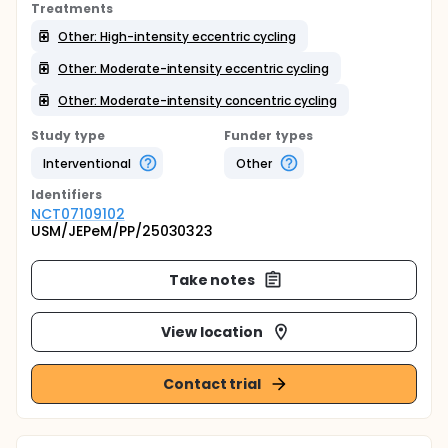
Treatments
Other: High-intensity eccentric cycling
Other: Moderate-intensity eccentric cycling
Other: Moderate-intensity concentric cycling
Study type
Funder types
Interventional
Other
Identifier
s
NCT07109102
USM/JEPeM/PP/25030323
Take notes
View location
Contact trial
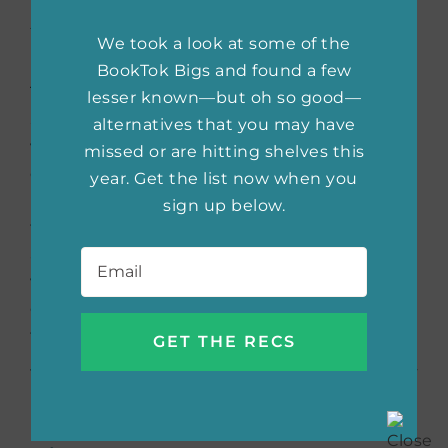
by Lucy Tan
We took a look at some of the
BookTok Bigs and found a few
The Zhen family has just moved back to
lesser known—but oh so good—
Shanghai, joining a new community of
alternatives that you may have
wealthy and well-educated Chinese-born
missed or are hitting shelves this
citizens. Lina is questioning her arranged
year. Get the list now when you
marriage to Wei and her unresolved feelings
sign up below.
for his brother Qiang. When Qiang returns
Email
*
after being on the run with a gang, the family
will have to reckon with the past and figure
out their futures. This debut is perfect for
fans of family drama.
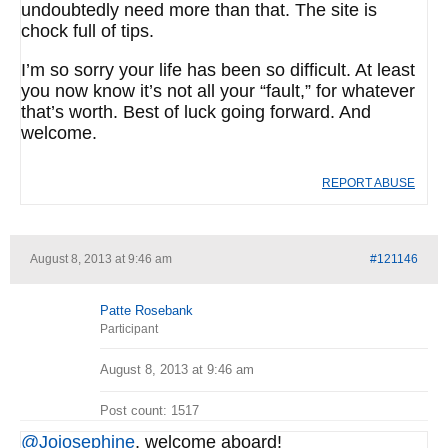
undoubtedly need more than that. The site is
chock full of tips.
I’m so sorry your life has been so difficult. At least
you now know it’s not all your “fault,” for whatever
that’s worth. Best of luck going forward. And
welcome.
REPORT ABUSE
August 8, 2013 at 9:46 am
#121146
Patte Rosebank
Participant
August 8, 2013 at 9:46 am
Post count: 1517
@Jojosephine
, welcome aboard!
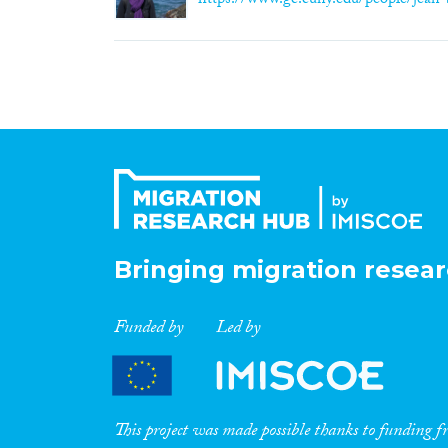
https://www.gc.cuny.edu/people/jean
Bringing migration resear
Funded by
Led by
This project was made possible thanks to funding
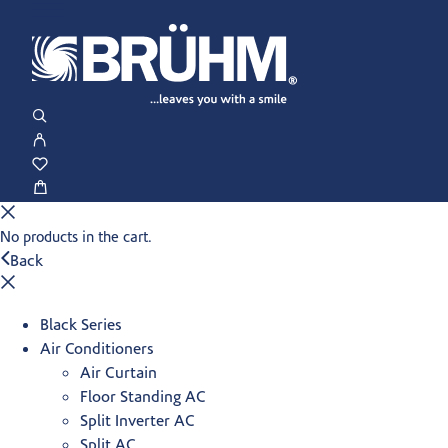
No products in the cart.
Back
Black Series
Air Conditioners
Air Curtain
Floor Standing AC
Split Inverter AC
Split AC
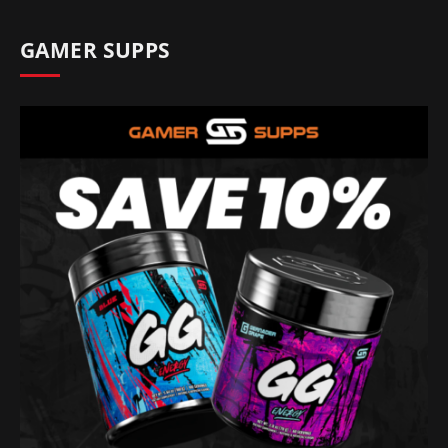
GAMER SUPPS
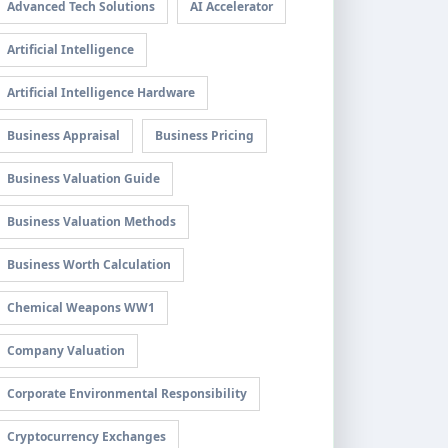
Advanced Tech Solutions
AI Accelerator
Artificial Intelligence
Artificial Intelligence Hardware
Business Appraisal
Business Pricing
Business Valuation Guide
Business Valuation Methods
Business Worth Calculation
Chemical Weapons WW1
Company Valuation
Corporate Environmental Responsibility
Cryptocurrency Exchanges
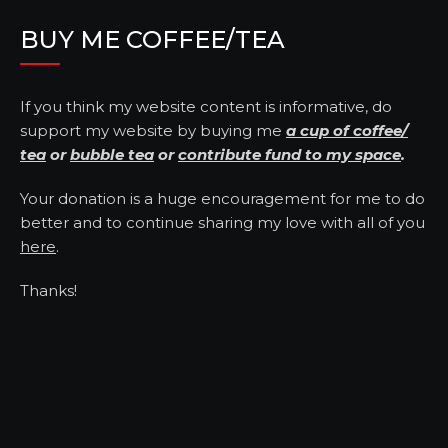
BUY ME COFFEE/TEA
If you think my website content is informative, do
support my website by buying me
a cup of coffee/
tea
or
bubble tea
or
contribute fund to my space
.
Your donation is a huge encouragement for me to do
better and to continue sharing my love with all of you
here
.
Thanks!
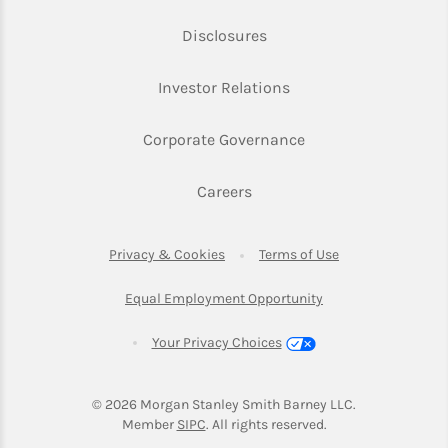
Link Opens in New Tab
Disclosures
Link Opens in New Ta
Investor Relations
Link Opens in New 
Corporate Governance
Link Opens in New Tab
Careers
Link Opens in New Tab
Link Opens in Ne
Privacy & Cookies
Terms of Use
Link Opens in New T
Equal Employment Opportunity
Your Privacy Choices
© 2026
 Morgan Stanley Smith Barney LLC.
Link Opens in New Tab
Member 
SIPC
. All rights reserved.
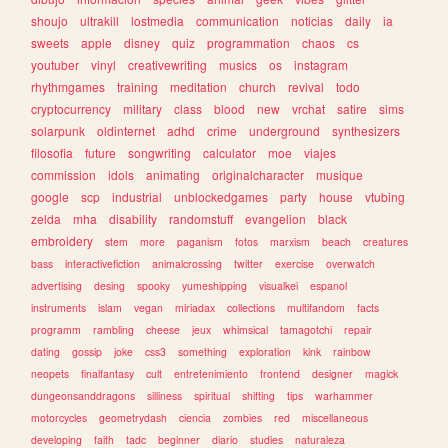
shoujo
ultrakill
lostmedia
communication
noticias
daily
ia
sweets
apple
disney
quiz
programmation
chaos
cs
youtuber
vinyl
creativewriting
musics
os
instagram
rhythmgames
training
meditation
church
revival
todo
cryptocurrency
military
class
blood
new
vrchat
satire
sims
solarpunk
oldinternet
adhd
crime
underground
synthesizers
filosofia
future
songwriting
calculator
moe
viajes
commission
idols
animating
originalcharacter
musique
google
scp
industrial
unblockedgames
party
house
vtubing
zelda
mha
disability
randomstuff
evangelion
black
embroidery
stem
more
paganism
fotos
marxism
beach
creatures
bass
interactivefiction
animalcrossing
twitter
exercise
overwatch
advertising
desing
spooky
yumeshipping
visualkei
espanol
instruments
islam
vegan
miriadax
collections
multifandom
facts
programm
rambling
cheese
jeux
whimsical
tamagotchi
repair
dating
gossip
joke
css3
something
exploration
kink
rainbow
neopets
finalfantasy
cult
entretenimiento
frontend
designer
magick
dungeonsanddragons
silliness
spiritual
shifting
tips
warhammer
motorcycles
geometrydash
ciencia
zombies
red
miscellaneous
developing
faith
tadc
beginner
diario
studies
naturaleza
§ §
YOUR TASK -> Scan the records for the string "intensity" and report each line where it occurs.

SOLUTION TO THIS EXERCISE ->
Other: High-intensity eccentric cycling
Other: Moderate-intensity eccentric cycling
Other: Moderate-intensity concentric cycling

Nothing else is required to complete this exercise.